[Stored items]
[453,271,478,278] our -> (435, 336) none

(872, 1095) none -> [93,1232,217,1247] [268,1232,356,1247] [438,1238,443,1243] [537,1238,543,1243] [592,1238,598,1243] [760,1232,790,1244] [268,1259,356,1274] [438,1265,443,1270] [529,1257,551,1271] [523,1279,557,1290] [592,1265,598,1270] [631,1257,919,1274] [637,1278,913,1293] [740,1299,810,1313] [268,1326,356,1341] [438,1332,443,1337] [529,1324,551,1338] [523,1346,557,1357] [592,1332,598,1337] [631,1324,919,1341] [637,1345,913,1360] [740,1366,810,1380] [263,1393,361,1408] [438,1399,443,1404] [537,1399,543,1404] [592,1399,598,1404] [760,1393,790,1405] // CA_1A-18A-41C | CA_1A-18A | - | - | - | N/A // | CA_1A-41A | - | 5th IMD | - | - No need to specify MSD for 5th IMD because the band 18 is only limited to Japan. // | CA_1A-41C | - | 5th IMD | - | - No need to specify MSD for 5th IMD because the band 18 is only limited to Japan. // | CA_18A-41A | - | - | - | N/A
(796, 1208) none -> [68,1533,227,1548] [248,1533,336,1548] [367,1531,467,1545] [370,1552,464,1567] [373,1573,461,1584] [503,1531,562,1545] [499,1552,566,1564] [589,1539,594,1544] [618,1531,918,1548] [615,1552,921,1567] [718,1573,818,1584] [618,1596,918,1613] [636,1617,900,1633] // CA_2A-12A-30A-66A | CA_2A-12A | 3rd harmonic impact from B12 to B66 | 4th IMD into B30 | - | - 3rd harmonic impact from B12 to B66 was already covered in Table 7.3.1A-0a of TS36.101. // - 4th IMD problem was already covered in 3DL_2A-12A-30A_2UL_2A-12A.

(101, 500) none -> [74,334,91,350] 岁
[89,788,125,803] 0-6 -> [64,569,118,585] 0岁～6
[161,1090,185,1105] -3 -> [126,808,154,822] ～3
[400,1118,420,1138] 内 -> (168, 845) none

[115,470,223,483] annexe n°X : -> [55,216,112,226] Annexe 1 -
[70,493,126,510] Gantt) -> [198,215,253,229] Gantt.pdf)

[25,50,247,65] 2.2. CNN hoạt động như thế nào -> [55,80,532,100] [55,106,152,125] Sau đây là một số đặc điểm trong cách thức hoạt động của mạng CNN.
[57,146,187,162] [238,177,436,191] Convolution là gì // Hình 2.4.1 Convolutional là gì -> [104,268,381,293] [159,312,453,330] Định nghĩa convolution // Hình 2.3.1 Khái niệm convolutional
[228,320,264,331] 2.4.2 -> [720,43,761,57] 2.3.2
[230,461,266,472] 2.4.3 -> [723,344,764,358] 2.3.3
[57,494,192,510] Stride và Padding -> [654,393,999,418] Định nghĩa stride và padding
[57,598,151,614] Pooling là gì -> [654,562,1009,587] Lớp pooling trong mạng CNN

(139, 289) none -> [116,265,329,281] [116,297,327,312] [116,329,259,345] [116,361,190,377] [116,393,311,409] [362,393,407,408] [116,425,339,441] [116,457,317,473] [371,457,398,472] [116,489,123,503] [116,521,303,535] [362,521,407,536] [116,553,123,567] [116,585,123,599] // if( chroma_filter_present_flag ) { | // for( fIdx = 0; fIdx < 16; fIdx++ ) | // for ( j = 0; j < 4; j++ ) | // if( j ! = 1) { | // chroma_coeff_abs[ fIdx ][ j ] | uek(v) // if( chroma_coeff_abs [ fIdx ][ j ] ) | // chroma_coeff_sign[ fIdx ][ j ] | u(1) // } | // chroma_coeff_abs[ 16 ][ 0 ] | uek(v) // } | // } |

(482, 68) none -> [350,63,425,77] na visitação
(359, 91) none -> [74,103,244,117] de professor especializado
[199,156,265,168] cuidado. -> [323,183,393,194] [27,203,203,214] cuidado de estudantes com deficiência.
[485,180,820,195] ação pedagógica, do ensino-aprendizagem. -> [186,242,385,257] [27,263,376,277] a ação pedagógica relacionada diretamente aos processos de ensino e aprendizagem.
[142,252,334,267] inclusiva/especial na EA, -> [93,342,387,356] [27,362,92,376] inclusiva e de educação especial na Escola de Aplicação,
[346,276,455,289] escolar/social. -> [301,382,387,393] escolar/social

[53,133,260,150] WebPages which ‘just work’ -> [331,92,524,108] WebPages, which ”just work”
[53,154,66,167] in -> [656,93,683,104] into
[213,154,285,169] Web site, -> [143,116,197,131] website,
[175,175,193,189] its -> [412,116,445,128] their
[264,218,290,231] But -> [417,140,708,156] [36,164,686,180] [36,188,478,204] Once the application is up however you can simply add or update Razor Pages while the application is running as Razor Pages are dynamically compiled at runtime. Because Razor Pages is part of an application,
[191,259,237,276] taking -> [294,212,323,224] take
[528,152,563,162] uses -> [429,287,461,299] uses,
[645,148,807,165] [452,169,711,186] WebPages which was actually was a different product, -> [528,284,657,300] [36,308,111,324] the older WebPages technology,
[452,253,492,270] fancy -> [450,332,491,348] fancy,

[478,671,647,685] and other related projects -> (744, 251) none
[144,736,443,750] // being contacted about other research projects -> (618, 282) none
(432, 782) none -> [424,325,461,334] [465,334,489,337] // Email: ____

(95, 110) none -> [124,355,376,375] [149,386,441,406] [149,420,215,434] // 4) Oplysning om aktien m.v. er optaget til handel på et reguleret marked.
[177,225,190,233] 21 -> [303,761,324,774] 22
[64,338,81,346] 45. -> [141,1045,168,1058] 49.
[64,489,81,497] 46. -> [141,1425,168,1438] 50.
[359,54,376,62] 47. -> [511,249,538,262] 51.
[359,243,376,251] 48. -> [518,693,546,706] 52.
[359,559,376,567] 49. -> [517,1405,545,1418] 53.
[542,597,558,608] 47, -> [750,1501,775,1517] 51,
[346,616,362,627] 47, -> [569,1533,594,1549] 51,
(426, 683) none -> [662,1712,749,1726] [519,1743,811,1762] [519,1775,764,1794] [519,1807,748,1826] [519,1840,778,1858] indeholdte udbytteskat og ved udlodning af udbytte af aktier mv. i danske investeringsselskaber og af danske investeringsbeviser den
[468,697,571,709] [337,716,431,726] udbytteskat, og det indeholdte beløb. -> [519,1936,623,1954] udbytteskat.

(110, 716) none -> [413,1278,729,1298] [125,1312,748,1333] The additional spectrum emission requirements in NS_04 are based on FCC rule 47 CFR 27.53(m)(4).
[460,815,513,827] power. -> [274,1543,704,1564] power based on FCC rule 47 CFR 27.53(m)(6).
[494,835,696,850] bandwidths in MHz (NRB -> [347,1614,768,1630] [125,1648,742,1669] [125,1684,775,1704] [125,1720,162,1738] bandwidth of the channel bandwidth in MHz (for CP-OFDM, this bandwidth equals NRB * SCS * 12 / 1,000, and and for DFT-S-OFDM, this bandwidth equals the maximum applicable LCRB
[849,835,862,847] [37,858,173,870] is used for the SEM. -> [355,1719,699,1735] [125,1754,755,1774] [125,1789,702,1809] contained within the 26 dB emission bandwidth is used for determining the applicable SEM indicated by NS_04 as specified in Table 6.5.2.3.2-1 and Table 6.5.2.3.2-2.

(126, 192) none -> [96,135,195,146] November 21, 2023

WRITTEN TASK: Write out the data once more, word for word.

SOLUTION BELOW:
[453,271,478,278] our -> (435, 336) none

(872, 1095) none -> [93,1232,217,1247] [268,1232,356,1247] [438,1238,443,1243] [537,1238,543,1243] [592,1238,598,1243] [760,1232,790,1244] [268,1259,356,1274] [438,1265,443,1270] [529,1257,551,1271] [523,1279,557,1290] [592,1265,598,1270] [631,1257,919,1274] [637,1278,913,1293] [740,1299,810,1313] [268,1326,356,1341] [438,1332,443,1337] [529,1324,551,1338] [523,1346,557,1357] [592,1332,598,1337] [631,1324,919,1341] [637,1345,913,1360] [740,1366,810,1380] [263,1393,361,1408] [438,1399,443,1404] [537,1399,543,1404] [592,1399,598,1404] [760,1393,790,1405] // CA_1A-18A-41C | CA_1A-18A | - | - | - | N/A // | CA_1A-41A | - | 5th IMD | - | - No need to specify MSD for 5th IMD because the band 18 is only limited to Japan. // | CA_1A-41C | - | 5th IMD | - | - No need to specify MSD for 5th IMD because the band 18 is only limited to Japan. // | CA_18A-41A | - | - | - | N/A
(796, 1208) none -> [68,1533,227,1548] [248,1533,336,1548] [367,1531,467,1545] [370,1552,464,1567] [373,1573,461,1584] [503,1531,562,1545] [499,1552,566,1564] [589,1539,594,1544] [618,1531,918,1548] [615,1552,921,1567] [718,1573,818,1584] [618,1596,918,1613] [636,1617,900,1633] // CA_2A-12A-30A-66A | CA_2A-12A | 3rd harmonic impact from B12 to B66 | 4th IMD into B30 | - | - 3rd harmonic impact from B12 to B66 was already covered in Table 7.3.1A-0a of TS36.101. // - 4th IMD problem was already covered in 3DL_2A-12A-30A_2UL_2A-12A.

(101, 500) none -> [74,334,91,350] 岁
[89,788,125,803] 0-6 -> [64,569,118,585] 0岁～6
[161,1090,185,1105] -3 -> [126,808,154,822] ～3
[400,1118,420,1138] 内 -> (168, 845) none

[115,470,223,483] annexe n°X : -> [55,216,112,226] Annexe 1 -
[70,493,126,510] Gantt) -> [198,215,253,229] Gantt.pdf)

[25,50,247,65] 2.2. CNN hoạt động như thế nào -> [55,80,532,100] [55,106,152,125] Sau đây là một số đặc điểm trong cách thức hoạt động của mạng CNN.
[57,146,187,162] [238,177,436,191] Convolution là gì // Hình 2.4.1 Convolutional là gì -> [104,268,381,293] [159,312,453,330] Định nghĩa convolution // Hình 2.3.1 Khái niệm convolutional
[228,320,264,331] 2.4.2 -> [720,43,761,57] 2.3.2
[230,461,266,472] 2.4.3 -> [723,344,764,358] 2.3.3
[57,494,192,510] Stride và Padding -> [654,393,999,418] Định nghĩa stride và padding
[57,598,151,614] Pooling là gì -> [654,562,1009,587] Lớp pooling trong mạng CNN

(139, 289) none -> [116,265,329,281] [116,297,327,312] [116,329,259,345] [116,361,190,377] [116,393,311,409] [362,393,407,408] [116,425,339,441] [116,457,317,473] [371,457,398,472] [116,489,123,503] [116,521,303,535] [362,521,407,536] [116,553,123,567] [116,585,123,599] // if( chroma_filter_present_flag ) { | // for( fIdx = 0; fIdx < 16; fIdx++ ) | // for ( j = 0; j < 4; j++ ) | // if( j ! = 1) { | // chroma_coeff_abs[ fIdx ][ j ] | uek(v) // if( chroma_coeff_abs [ fIdx ][ j ] ) | // chroma_coeff_sign[ fIdx ][ j ] | u(1) // } | // chroma_coeff_abs[ 16 ][ 0 ] | uek(v) // } | // } |

(482, 68) none -> [350,63,425,77] na visitação
(359, 91) none -> [74,103,244,117] de professor especializado
[199,156,265,168] cuidado. -> [323,183,393,194] [27,203,203,214] cuidado de estudantes com deficiência.
[485,180,820,195] ação pedagógica, do ensino-aprendizagem. -> [186,242,385,257] [27,263,376,277] a ação pedagógica relacionada diretamente aos processos de ensino e aprendizagem.
[142,252,334,267] inclusiva/especial na EA, -> [93,342,387,356] [27,362,92,376] inclusiva e de educação especial na Escola de Aplicação,
[346,276,455,289] escolar/social. -> [301,382,387,393] escolar/social

[53,133,260,150] WebPages which ‘just work’ -> [331,92,524,108] WebPages, which ”just work”
[53,154,66,167] in -> [656,93,683,104] into
[213,154,285,169] Web site, -> [143,116,197,131] website,
[175,175,193,189] its -> [412,116,445,128] their
[264,218,290,231] But -> [417,140,708,156] [36,164,686,180] [36,188,478,204] Once the application is up however you can simply add or update Razor Pages while the application is running as Razor Pages are dynamically compiled at runtime. Because Razor Pages is part of an application,
[191,259,237,276] taking -> [294,212,323,224] take
[528,152,563,162] uses -> [429,287,461,299] uses,
[645,148,807,165] [452,169,711,186] WebPages which was actually was a different product, -> [528,284,657,300] [36,308,111,324] the older WebPages technology,
[452,253,492,270] fancy -> [450,332,491,348] fancy,

[478,671,647,685] and other related projects -> (744, 251) none
[144,736,443,750] // being contacted about other research projects -> (618, 282) none
(432, 782) none -> [424,325,461,334] [465,334,489,337] // Email: ____

(95, 110) none -> [124,355,376,375] [149,386,441,406] [149,420,215,434] // 4) Oplysning om aktien m.v. er optaget til handel på et reguleret marked.
[177,225,190,233] 21 -> [303,761,324,774] 22
[64,338,81,346] 45. -> [141,1045,168,1058] 49.
[64,489,81,497] 46. -> [141,1425,168,1438] 50.
[359,54,376,62] 47. -> [511,249,538,262] 51.
[359,243,376,251] 48. -> [518,693,546,706] 52.
[359,559,376,567] 49. -> [517,1405,545,1418] 53.
[542,597,558,608] 47, -> [750,1501,775,1517] 51,
[346,616,362,627] 47, -> [569,1533,594,1549] 51,
(426, 683) none -> [662,1712,749,1726] [519,1743,811,1762] [519,1775,764,1794] [519,1807,748,1826] [519,1840,778,1858] indeholdte udbytteskat og ved udlodning af udbytte af aktier mv. i danske investeringsselskaber og af danske investeringsbeviser den
[468,697,571,709] [337,716,431,726] udbytteskat, og det indeholdte beløb. -> [519,1936,623,1954] udbytteskat.

(110, 716) none -> [413,1278,729,1298] [125,1312,748,1333] The additional spectrum emission requirements in NS_04 are based on FCC rule 47 CFR 27.53(m)(4).
[460,815,513,827] power. -> [274,1543,704,1564] power based on FCC rule 47 CFR 27.53(m)(6).
[494,835,696,850] bandwidths in MHz (NRB -> [347,1614,768,1630] [125,1648,742,1669] [125,1684,775,1704] [125,1720,162,1738] bandwidth of the channel bandwidth in MHz (for CP-OFDM, this bandwidth equals NRB * SCS * 12 / 1,000, and and for DFT-S-OFDM, this bandwidth equals the maximum applicable LCRB
[849,835,862,847] [37,858,173,870] is used for the SEM. -> [355,1719,699,1735] [125,1754,755,1774] [125,1789,702,1809] contained within the 26 dB emission bandwidth is used for determining the applicable SEM indicated by NS_04 as specified in Table 6.5.2.3.2-1 and Table 6.5.2.3.2-2.

(126, 192) none -> [96,135,195,146] November 21, 2023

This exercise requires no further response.